LeetCode_Next Permutation

Implement next permutation, which rearranges numbers into the lexicographically next greater permutation of numbers.



If such arrangement is not possible, it must rearrange it as the lowest possible order (ie, sorted in ascending order).



The replacement must be in-place, do not allocate extra memory.



Here are some examples. Inputs are in the left-hand column and its corresponding outputs are in the right-hand column.

1,2,3 → 1,3,2

3,2,1 → 1,2,3

1,1,5 → 1,5,1

　　

class Solution {

public:

    void reverse(int begin, int end , vector<int> &num)

    {

            assert(begin >=0 && begin <= end && end < num.size());

            

            int i = begin , j = end;

            while(i<j)

            {

                int temp = num[i];

                num[i] = num[j];

                num[j] = temp;

                i++;

                j--;

            }

    }

    void nextPermutation(vector<int> &num) {

        // Start typing your C/C++ solution below

        // DO NOT write int main() function

        int len = num.size();

        if(len < 2) return ;

        int i, j;

        for( i = len -2 ; i>= 0; i-- )

            if(num[i] >= num[i+1])

               continue;

             else

               break;

               

        if(i>=0)

        {

            j = len -1;

            while(j >= 0 && num[j] <= num[i])j--;

            

            int temp = num[i];

            num[i] = num[j];

            num[j] = temp;

        }

        reverse(i+1, len-1, num);

    }

};

reference :

http://stackoverflow.com/questions/11483060/stdnext-permutation-implementation-explanation

http://yucoding.blogspot.com/2013/04/leetcode-question-61-next-permutation.html

http://fisherlei.blogspot.com/2012/12/leetcode-next-permutation.html

 

一个很好的解释，来字stackoverflow

Let's look at some permutations:



1 2 3 4

1 2 4 3

1 3 2 4

1 3 4 2

1 4 2 3

1 4 3 2

2 1 3 4

...

How do we go from one permutation to the next? Firstly, let's look at things a little differently. We can view the elements as digits and the permutations as numbers. Viewing the problem in this way we want to order the permutations/numbers in "ascending" order.

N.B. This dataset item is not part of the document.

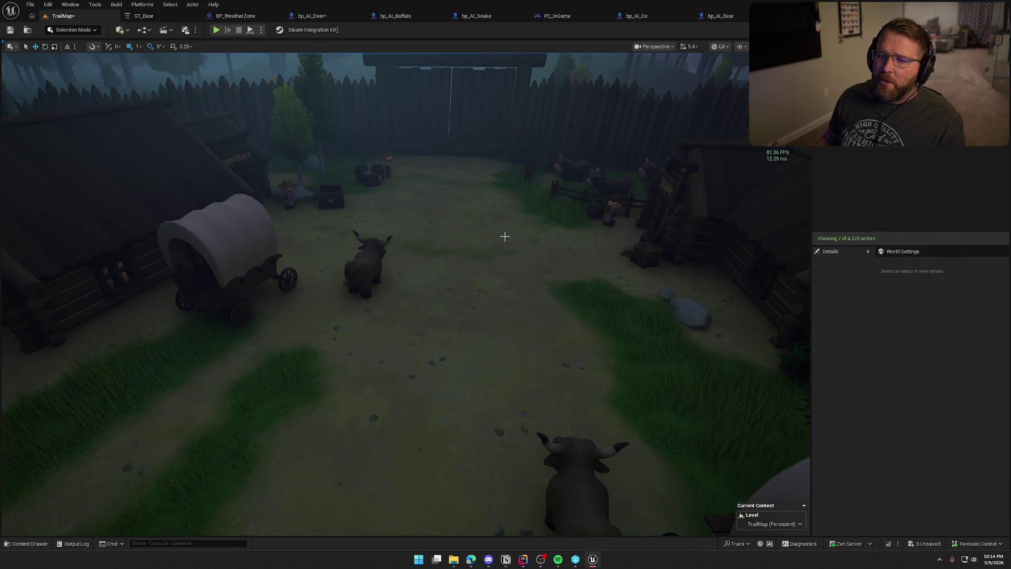
left_click(143, 16)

When we order numbers we want to "increase them by the smallest amount". For example when counting we don't count 1, 2, 3, 10, ... because there are still 4, 5, ... in between and although 10 is larger that 3, there are missing numbers which can be gotten by increasing 3 by a smaller amount. In the example above we see that 1 stays as the first number for a long time as there are many reorderings of the last 3 "digits" which "increase" the permutation by a smaller amount.



So when do we finally "use" the 1? When there are only no more permutations of the last 3 digits.

And when are there no more permutations of the last 3 digits? When the last 3 digits are in descending order.



Aha! This is key to understanding the algorithm. We only change the position of a "digit" when everything to the right is in descending order because if it isn't in descending order then there are still more permutations to go (ie we can "increase" the permutation by a smaller amount).



Let's now go back to the code:



while (true)

{

    It j = i;

    --i;



    if (*i < *j)

    { // ...

    }



    if (i == begin)

    { // ...

    }

}

From the first 2 lines in the loop j is an element and i is the element before it.

Then if the elements are in ascending order (if (*i < *j)) do something.

Otherwise if the whole thing is in descending order (if (i == begin)) then this is the last permutation.

Otherwise we continue and we see that j and i are essentially decremented.



We now understand the if (i == begin) part so all we need to understand is the if (*i < *j) part.



Also note: "Then if the elements are in ascending order ..." which supports out previous observation that we only need to do something to a digit "when everything to the right is in descending order". The ascending order if statement is essentially finding the leftmost place where "everything to the right is in descending order".



Let's look again at some examples:



...

1 4 3 2

2 1 3 4

...

2 4 3 1

3 1 2 4

...

We see that when everything to the right of a digit is in descending order, we find the next largest digit and put it in front and then put the remaining digits in ascending order.



Let's look at the code:



It k = end;



while (!(*i < *--k))

    /* pass */;



iter_swap(i, k);

reverse(j, end);

return true;

Well since the things to the right are in descending order, to find the "next largest digit" we just have to iterate from the end which we see in the first 3 lines of code.



Next we swap the "next largest digit" to the front with the iter_swap() statement and then since we know that that digit was the next largest, we know that the digits to the right are still in descending order so to put it in ascending order we just have to reverse() it.